With constant emphasis on safety we continued to progress and learn the angles, corner drills and playing off each other’s mistakes.
Day 3 we began exercising the same principles we had learned the first day, only at a faster pace. Teams rotated quickly and some evolutions were 7 on 3, etc. This was challenging for defenders as well as the assault team elements. We also began patrolling in to the objective from the wood line. We used basic patrolling formations in the woods and then moved quickly into the stack to enter. The exercise became more challenging when John opened the windows, forcing us to plan various routes to escape observation. By the afternoon John put the “mega house” together. Using large plywood/landscape barriers as walls, the house was enlarged with more rooms, another entry point and a hallway. As a learning point, we were allowed and encouraged to shoot thru the soft walls. This was to remind the students that the soft walls in most dwellings in American will not stop rounds. This is a great teaching point for anyone that might have to clear their own house. Day 3 ended with a very good critiques and summary of training. It was obvious to all of us that John wanted feedback to improve the course. I was glad to see a warrior without ego or a feeling that what he does/teaches is the “only way.”
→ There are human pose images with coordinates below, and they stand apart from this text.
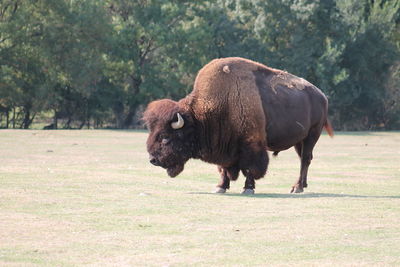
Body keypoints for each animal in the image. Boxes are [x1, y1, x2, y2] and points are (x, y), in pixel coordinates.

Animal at [142, 57, 332, 195]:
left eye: (165, 137)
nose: (153, 160)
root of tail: (321, 95)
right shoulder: (224, 147)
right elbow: (223, 169)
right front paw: (220, 187)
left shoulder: (251, 145)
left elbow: (250, 168)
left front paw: (248, 188)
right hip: (299, 141)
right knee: (304, 159)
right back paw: (302, 185)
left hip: (312, 135)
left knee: (305, 159)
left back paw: (297, 187)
- CQB is a skill that requires constant training in order for anyone to be successful.
- Everyone has to understand the principles of domination and where to be in a room in order to support his teammates, avoid hostile fire and to avoid moving into another shooters zones of fire.
- You must move at a “careful hurry.” Not moving uncontrolled into space you don’t own, just moving fast enough to clear the door, identify hostile targets and accurately return fire.
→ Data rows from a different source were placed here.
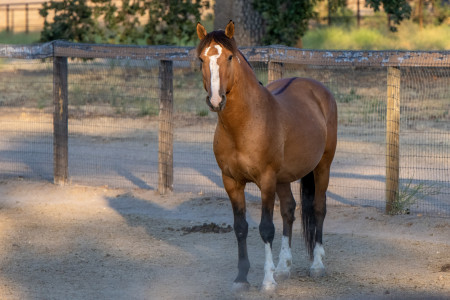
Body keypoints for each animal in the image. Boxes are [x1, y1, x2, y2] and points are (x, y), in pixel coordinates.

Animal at [197, 21, 338, 292]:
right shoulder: (231, 182)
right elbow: (241, 228)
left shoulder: (266, 180)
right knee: (289, 211)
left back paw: (317, 265)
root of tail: (316, 88)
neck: (245, 124)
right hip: (283, 178)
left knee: (318, 208)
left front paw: (268, 281)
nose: (216, 100)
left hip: (322, 166)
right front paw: (241, 278)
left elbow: (266, 229)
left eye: (229, 57)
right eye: (201, 59)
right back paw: (284, 267)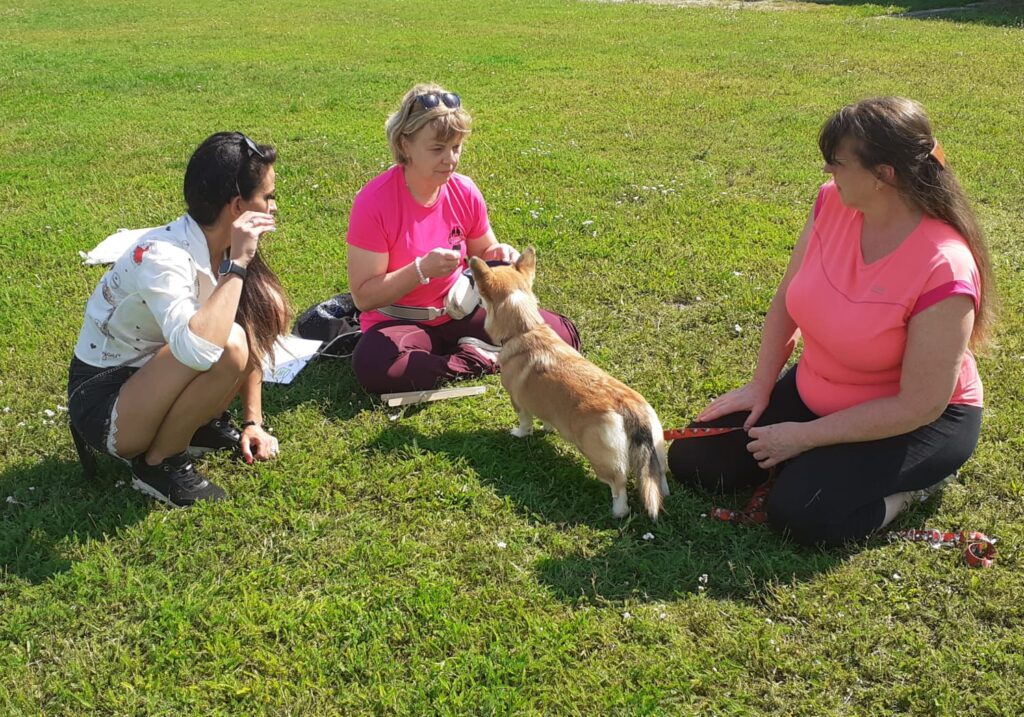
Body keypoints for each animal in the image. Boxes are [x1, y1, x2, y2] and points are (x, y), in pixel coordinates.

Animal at [468, 248, 667, 518]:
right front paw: (547, 429)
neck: (526, 328)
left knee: (618, 486)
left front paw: (519, 433)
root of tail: (629, 407)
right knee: (658, 477)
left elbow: (524, 422)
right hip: (656, 449)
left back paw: (618, 512)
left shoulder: (518, 402)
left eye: (479, 291)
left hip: (601, 460)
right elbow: (547, 419)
- Momentum not out and out “speed” is the key to success. If you allow your opponent to “reset and think” you are going to lose.
Recommendations for students attending this course:
- Be in reasonably good physical condition. This is not a physically intense course. However, you will be putting in 3 full 8-9 hour days, mostly standing on your feet. WV is a state built on a hill. It seems no matter where you are standing your only choice in movement is uphill.
- Remember to continue to hydrate. Getting de hydrated will cause you to lose focus.
- Plan on carrying a medium size ruck sack. Put everything you need for a day’s activities, food, water, etc. in the ruck. You will be operating away from your POV. This will save you time.
- Have a cleaning rod and cleaning material with you.
- Make sure you have adequate PPE. Follow the guidance Max puts out to the letter. (Max Adds: a follow on guidance / clarification post o FoF/CQB PPE will follow).
- Anyone who has graduated from one of Max’s courses can do this.
I have had some experience in teaching, mentoring and performing CQB while operating as a SWAT team leader and a Chief of Police. This class was simply outstanding, from the facilities, the instructors and my fellow students. Sign me up for the advanced class!
We finished the training by saying good byes to each other in a very hard down pour. Our team photo will probably more closely resemble drowned rats that human beings!